La versión negra instalada en la BMC es la opción más discreta. Se integra perfectamente en un montaje elegante y apenas evidencia el paso de los kilómetros. La blanca de la Pivot Vault llama mucho más la atención y aporta un contraste visual espectacular, aunque inevitablemente muestra antes la suciedad. Puede limpiarse, pero exige más mantenimiento para conservar su apariencia original. En este sentido, Silca ofrece la Nastro Cuscino 2.5 en seis colores: negro, blanco, gris, azul cian, rosa neón y rojo. La variedad permite optar por un montaje sobrio o convertir la cinta en uno de los elementos más visibles de la bicicleta.
La marca también incluye un programa de sustitución por accidente durante el primer año y una cobertura de dos años frente al desgaste natural y los defectos de fabricación. En caso de caída, el programa contempla un descuento para adquirir otra cinta equivalente, siempre que se conserve el comprobante de compra y se tramite mediante el vendedor o directamente con Silca.
Conclusión
La Silca Nastro Cuscino 2.5 es uno de esos componentes aparentemente sencillos que mejoran de forma perceptible la experiencia sobre la bicicleta. No transforma una bicicleta incómoda en una alfombra voladora, pero sí aporta un grado adicional de filtrado, control y seguridad sin sacrificar el contacto directo con el manillar.

Funciona especialmente bien para salidas de carretera de larga distancia, aunque su equilibrio entre amortiguación y precisión también la convierte en una gran elección para Gravel. La calidad de los materiales, el agarre, los tapones de aluminio y su resistencia al paso de los kilómetros están claramente por encima de la media.

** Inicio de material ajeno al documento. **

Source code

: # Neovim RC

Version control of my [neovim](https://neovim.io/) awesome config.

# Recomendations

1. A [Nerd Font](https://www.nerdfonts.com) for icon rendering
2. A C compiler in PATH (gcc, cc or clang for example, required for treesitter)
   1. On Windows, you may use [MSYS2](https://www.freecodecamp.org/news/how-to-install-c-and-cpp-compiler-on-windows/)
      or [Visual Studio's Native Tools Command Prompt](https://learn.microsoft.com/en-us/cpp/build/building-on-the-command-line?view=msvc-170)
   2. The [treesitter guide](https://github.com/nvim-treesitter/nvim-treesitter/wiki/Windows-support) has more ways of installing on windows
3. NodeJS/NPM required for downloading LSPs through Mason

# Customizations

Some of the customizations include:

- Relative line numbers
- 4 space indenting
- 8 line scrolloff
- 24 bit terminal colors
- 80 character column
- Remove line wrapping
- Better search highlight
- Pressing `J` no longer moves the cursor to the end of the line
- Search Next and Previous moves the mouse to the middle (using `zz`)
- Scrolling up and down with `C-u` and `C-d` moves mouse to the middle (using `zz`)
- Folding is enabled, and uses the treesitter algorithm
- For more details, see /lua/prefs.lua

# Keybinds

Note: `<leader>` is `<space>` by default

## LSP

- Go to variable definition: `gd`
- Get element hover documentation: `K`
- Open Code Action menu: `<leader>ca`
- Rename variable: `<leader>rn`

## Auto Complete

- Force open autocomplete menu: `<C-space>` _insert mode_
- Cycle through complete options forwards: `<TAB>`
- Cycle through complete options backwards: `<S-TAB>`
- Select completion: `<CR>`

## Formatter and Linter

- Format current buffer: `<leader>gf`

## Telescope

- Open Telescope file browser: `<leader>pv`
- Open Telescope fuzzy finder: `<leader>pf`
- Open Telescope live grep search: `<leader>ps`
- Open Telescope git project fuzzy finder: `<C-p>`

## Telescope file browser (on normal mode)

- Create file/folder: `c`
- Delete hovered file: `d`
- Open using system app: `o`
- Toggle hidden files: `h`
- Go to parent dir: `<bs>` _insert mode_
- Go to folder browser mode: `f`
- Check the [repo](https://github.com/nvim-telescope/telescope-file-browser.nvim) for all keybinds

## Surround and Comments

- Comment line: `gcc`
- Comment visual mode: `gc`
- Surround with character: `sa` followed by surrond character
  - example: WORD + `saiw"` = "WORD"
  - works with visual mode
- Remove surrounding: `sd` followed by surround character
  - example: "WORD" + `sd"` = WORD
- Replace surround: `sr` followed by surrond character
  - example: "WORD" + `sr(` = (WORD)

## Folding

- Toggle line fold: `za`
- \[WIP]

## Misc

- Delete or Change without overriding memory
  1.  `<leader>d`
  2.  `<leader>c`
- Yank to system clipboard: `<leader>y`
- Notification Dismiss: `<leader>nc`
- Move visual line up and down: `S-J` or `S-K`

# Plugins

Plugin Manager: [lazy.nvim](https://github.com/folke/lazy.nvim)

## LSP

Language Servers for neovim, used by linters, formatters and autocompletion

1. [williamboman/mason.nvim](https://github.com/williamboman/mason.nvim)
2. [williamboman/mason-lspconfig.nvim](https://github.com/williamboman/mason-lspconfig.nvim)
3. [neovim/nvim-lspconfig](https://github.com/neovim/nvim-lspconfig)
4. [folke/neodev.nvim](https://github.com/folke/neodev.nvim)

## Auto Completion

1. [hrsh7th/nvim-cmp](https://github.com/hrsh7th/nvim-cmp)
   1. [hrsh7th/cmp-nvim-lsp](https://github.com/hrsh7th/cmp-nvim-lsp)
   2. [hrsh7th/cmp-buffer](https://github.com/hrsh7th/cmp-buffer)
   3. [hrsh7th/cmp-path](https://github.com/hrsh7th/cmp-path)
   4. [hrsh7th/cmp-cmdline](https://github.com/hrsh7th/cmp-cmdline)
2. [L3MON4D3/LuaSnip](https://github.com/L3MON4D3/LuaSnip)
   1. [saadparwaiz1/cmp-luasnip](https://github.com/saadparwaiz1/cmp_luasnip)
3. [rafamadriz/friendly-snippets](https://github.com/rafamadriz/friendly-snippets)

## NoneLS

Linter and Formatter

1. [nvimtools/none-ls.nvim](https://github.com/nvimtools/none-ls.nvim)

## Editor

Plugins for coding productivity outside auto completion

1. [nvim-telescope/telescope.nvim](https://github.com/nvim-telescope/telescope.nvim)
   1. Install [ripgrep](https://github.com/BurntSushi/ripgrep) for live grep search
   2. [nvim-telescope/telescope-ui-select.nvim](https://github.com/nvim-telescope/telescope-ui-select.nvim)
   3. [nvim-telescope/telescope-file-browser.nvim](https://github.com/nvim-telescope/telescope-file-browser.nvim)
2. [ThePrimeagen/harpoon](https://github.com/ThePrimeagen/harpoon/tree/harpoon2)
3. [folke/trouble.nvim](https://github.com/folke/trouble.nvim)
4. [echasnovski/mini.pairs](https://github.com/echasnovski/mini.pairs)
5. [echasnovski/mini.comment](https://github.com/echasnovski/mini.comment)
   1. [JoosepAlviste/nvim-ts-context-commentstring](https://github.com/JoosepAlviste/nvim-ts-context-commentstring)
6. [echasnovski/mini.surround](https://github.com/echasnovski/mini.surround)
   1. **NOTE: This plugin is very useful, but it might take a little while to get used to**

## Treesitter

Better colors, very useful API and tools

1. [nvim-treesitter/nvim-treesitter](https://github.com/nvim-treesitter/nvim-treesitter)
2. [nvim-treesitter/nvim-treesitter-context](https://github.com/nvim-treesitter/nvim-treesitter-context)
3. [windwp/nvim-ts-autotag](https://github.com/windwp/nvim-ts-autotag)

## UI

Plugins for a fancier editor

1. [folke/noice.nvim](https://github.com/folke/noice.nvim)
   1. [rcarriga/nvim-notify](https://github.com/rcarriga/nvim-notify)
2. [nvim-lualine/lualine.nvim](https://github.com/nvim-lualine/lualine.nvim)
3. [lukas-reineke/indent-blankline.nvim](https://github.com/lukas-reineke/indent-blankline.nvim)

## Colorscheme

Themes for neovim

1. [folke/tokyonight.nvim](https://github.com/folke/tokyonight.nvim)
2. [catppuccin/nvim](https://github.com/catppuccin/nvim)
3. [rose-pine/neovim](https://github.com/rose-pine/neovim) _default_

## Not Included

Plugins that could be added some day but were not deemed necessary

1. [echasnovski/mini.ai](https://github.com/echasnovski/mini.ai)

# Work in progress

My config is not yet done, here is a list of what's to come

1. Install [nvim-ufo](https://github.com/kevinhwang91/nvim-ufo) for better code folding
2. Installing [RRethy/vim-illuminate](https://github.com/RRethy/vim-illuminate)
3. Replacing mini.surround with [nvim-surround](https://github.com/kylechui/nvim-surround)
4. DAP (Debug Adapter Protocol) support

Su principal obstáculo es evidente: 60 euros es mucho dinero por una cinta de manillar. Existen alternativas correctas por menos de la mitad, pero pocas combinan de manera tan convincente confort, tacto, durabilidad y acabado. Después de probarla medio año en dos bicicletas, sigue pareciéndonos cara. Aunque también sigue pareciéndonos un gran producto. Muy recomendable.